The Cakes opened the door to Mosca’s knock. She was wearing a knitted nightcap, and her red ringlets hung to her shoulder. She had been looking pinker and happier since the midnight marriage, Mosca noticed.

‘Come in! Are you hungry?’ The Cakes seemed pleased and surprised at her nocturnal visitor, although her smile crumpled a little as Mosca pushed through the open door, dropped to a squat, and tucked her knees to her chin. ‘What is it?’

Mosca buried her nose between her knees, and stared up at the other girl with big, black, helpless, hostile eyes.
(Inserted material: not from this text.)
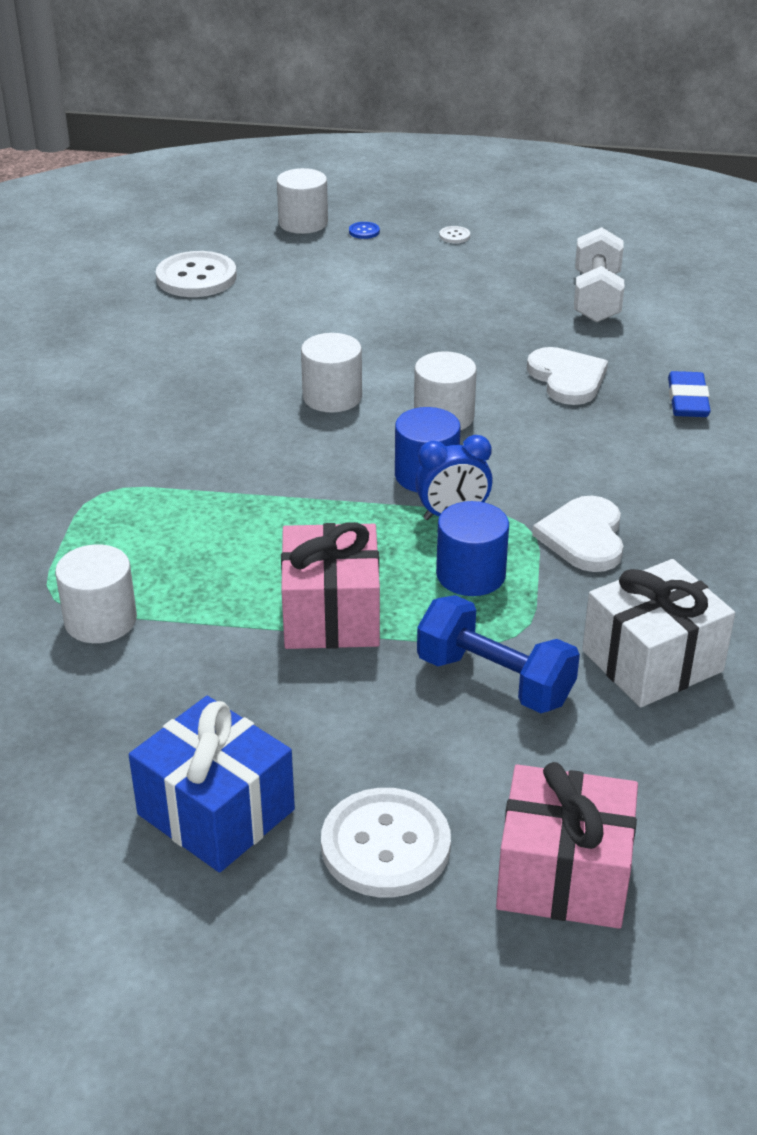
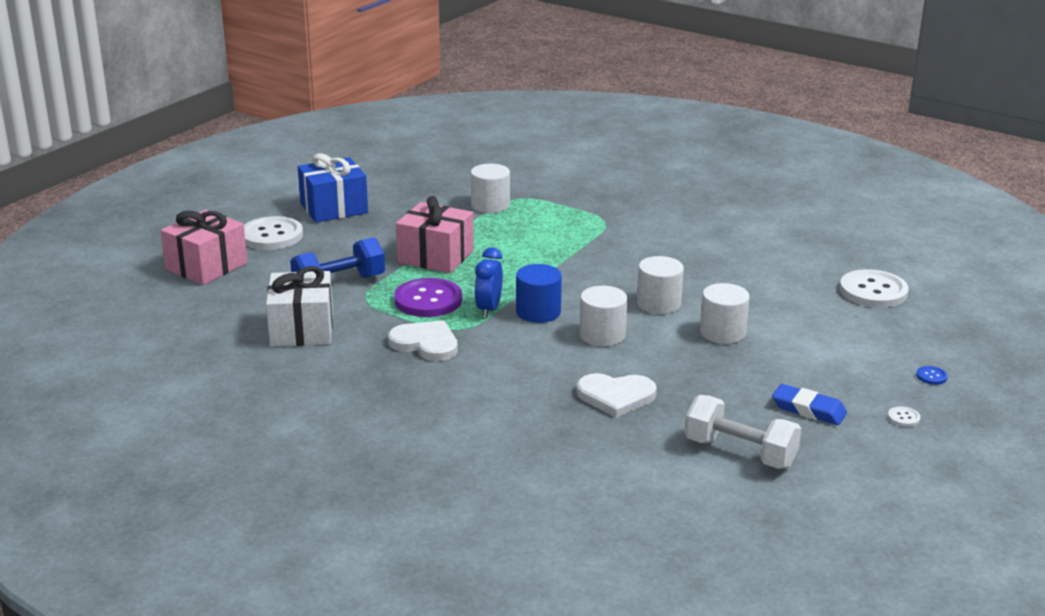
camera: 115 degrees right, 10 degrees down
(303, 223) = (961, 353): white cylinder -> white cylinder (722, 332)
(470, 574) = (428, 300): blue cylinder -> purple button
(687, 400) = (544, 437): blue eraser -> blue eraser (808, 409)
‘Mosca . . . what is it?’ The Cakes’ face started to take on that drooping, beaky look it always had when she was about to cry. ‘You’re scaring me. Has someone hurt you?’

Mosca shook her head.

‘Is it a bad dream? I know how it can be with dreams. You can stay here for a bit if you like.’ The Cakes went back to her bed and sat down on it, sensible and big-sisterish. She pulled off her nightcap, and combed her fingers through the ringlet-wrangle on her head. ‘There’s some pieces of cake there on the dish, if you’re hungry; they’re a bit stale but still good enough. A couple we had earlier went straight to bed without eating a thing – the bride was so far in her altitudes she couldn’t hardly stand.’

The Cakes floated before Mosca’s eyes in her halo of candlelight. It seemed to Mosca that she was looking up at the other girl from the bottom of a well so dark that she could not see her own hands, and that the Cakes’ world was a tiny, bright bubble drifting almost beyond reach. Mosca wanted to reach out to that world, but it seemed to her that if she did she might burst it, and then she would be left alone in an infinite blackness.

‘Was it a dream?’ The Cakes wrinkled her nose as a stray hair tickled it.

‘Yes,’ said Mosca huskily. ‘It was just a dream.’

 

N is for Not Proven

 

Just a bad dream . . .

Mosca lay in her truckle bed, wondering why it was so dark and why she could hear water clicking against the wood like a great tongue. Her questioning fingers discovered that the bed had a lid, locked shut, half a foot above her face. The air was becoming warm and unbreathable. She beat against the lid until the lock splintered.

The lid swung back, and the white face of the moon stared down at Mosca through the lace curtain of the mist. She sat up, and found that she was sitting in the oaken clothes chest, which was floating past the pillar of Goodman Sussuratch.

Close by, a slender galleon gleamed like mother-of-pearl. High up on the deck sat Lady Tamarind upon an ivory throne. The threads that sang from her white spinning wheel stretched away through the mists to every unseen corner of the city. Other threads intertwined with them and linked them, until Mosca started to fancy that they formed a pattern like a great spider’s web.

‘I’m trying to get to the Eastern Spire!’ called Mosca. ‘I don’t want to drown in this black water!’

‘Catch this thread, and my boat will pull you to the spire.’ Lady Tamarind pulled loose a slender thread from the wheel and threw it in Mosca’s direction. It touched the open lid of the box and clung there, as if it sparkled with some sugary, sticky essence. Mosca reached for it, then she hesitated and took a moment to pull her sleeve down over her hand. She did so partly because the line seemed too bright to touch with her grimy fingers, and partly because it frightened her with its ground-glass glitter. While she hesitated, the thread peeled loose, fell into the water, and snaked away from her grasp.